**Task details**
Copy out every line of the records below without changing anything, and leave the pictures out.

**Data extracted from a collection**
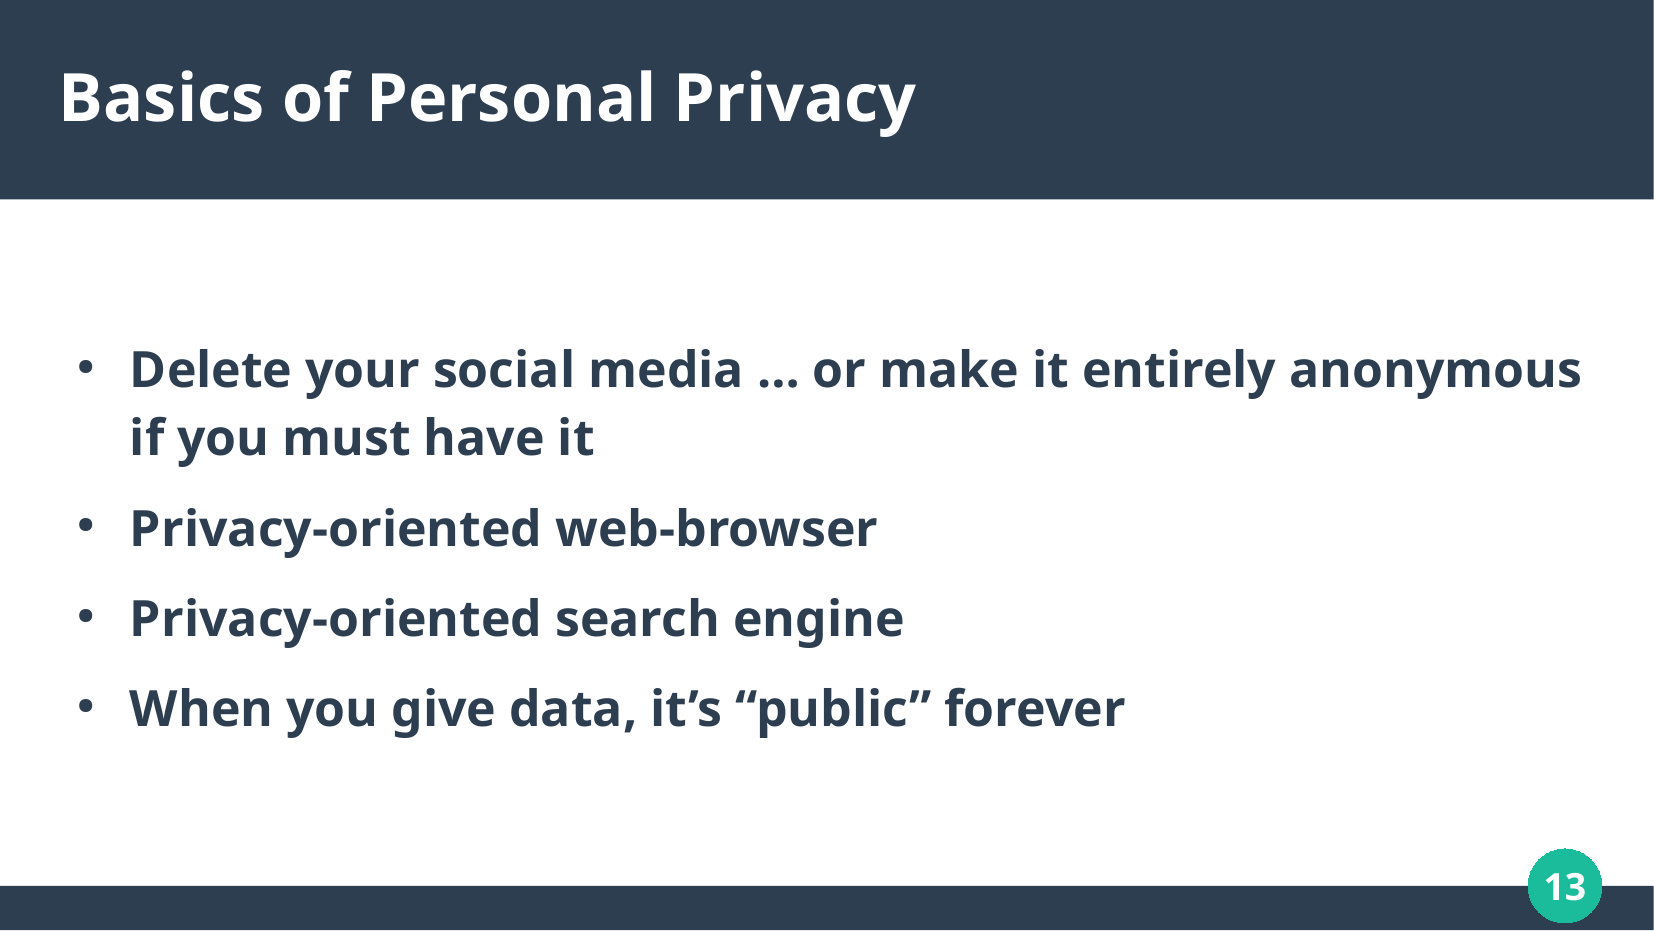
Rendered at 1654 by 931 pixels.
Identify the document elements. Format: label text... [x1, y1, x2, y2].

title Basics of Personal Privacy [59, 37, 1595, 155]
list Delete your social media … or make it entirely anonymous if you must have it Privacy-oriented web-browser Privacy-oriented search engine When you give data, it’s “public” forever [59, 243, 1595, 864]
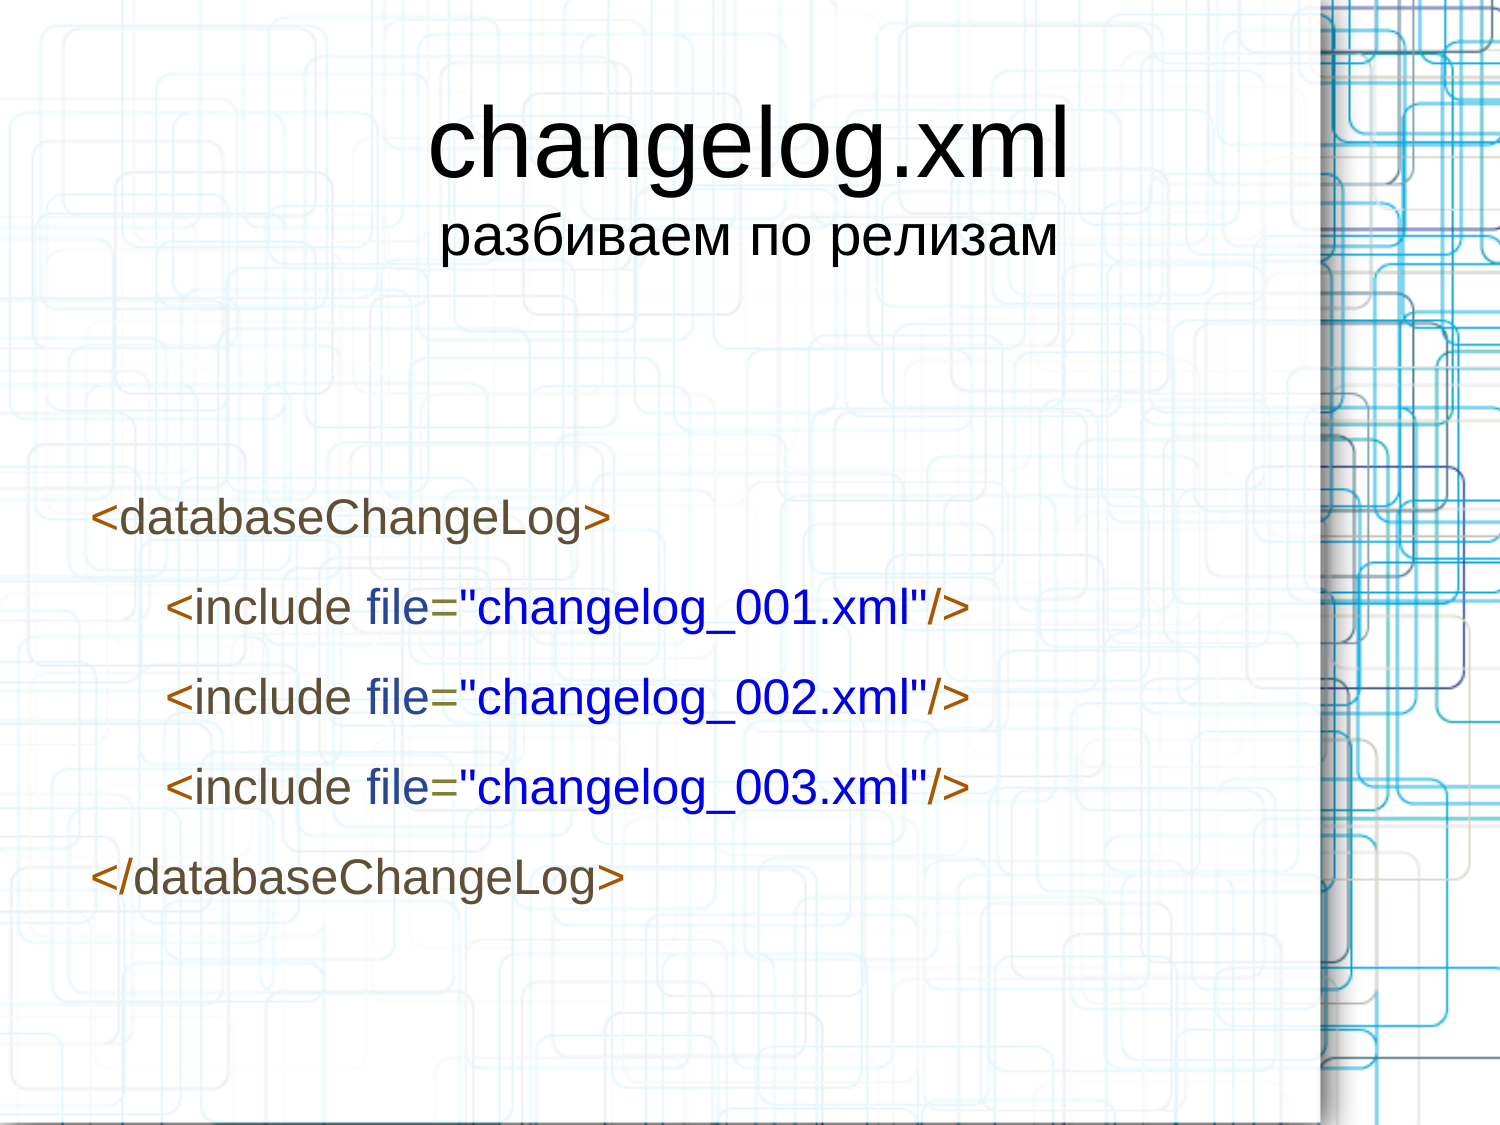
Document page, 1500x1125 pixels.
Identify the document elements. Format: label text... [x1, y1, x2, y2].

picture [0, 0, 1500, 1125]
list <databaseChangeLog> <include file="changelog_001.xml"/> <include file="changelog_002.xml"/> <include file="changelog_003.xml"/> </databaseChangeLog> [75, 324, 1425, 1036]
title changelog.xml разбиваем по релизам [75, 95, 1425, 283]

**Task response**
Rendered at 1654 by 931 pixels.
Identify the document elements. Format: label text... [x1, y1, x2, y2].

title Basics of Personal Privacy [59, 37, 1595, 155]
list Delete your social media … or make it entirely anonymous if you must have it Privacy-oriented web-browser Privacy-oriented search engine When you give data, it’s “public” forever [59, 243, 1595, 864]
Document page, 1500x1125 pixels.
Identify the document elements. Format: label text... [x1, y1, x2, y2].

picture [0, 0, 1500, 1125]
list <databaseChangeLog> <include file="changelog_001.xml"/> <include file="changelog_002.xml"/> <include file="changelog_003.xml"/> </databaseChangeLog> [75, 324, 1425, 1036]
title changelog.xml разбиваем по релизам [75, 95, 1425, 283]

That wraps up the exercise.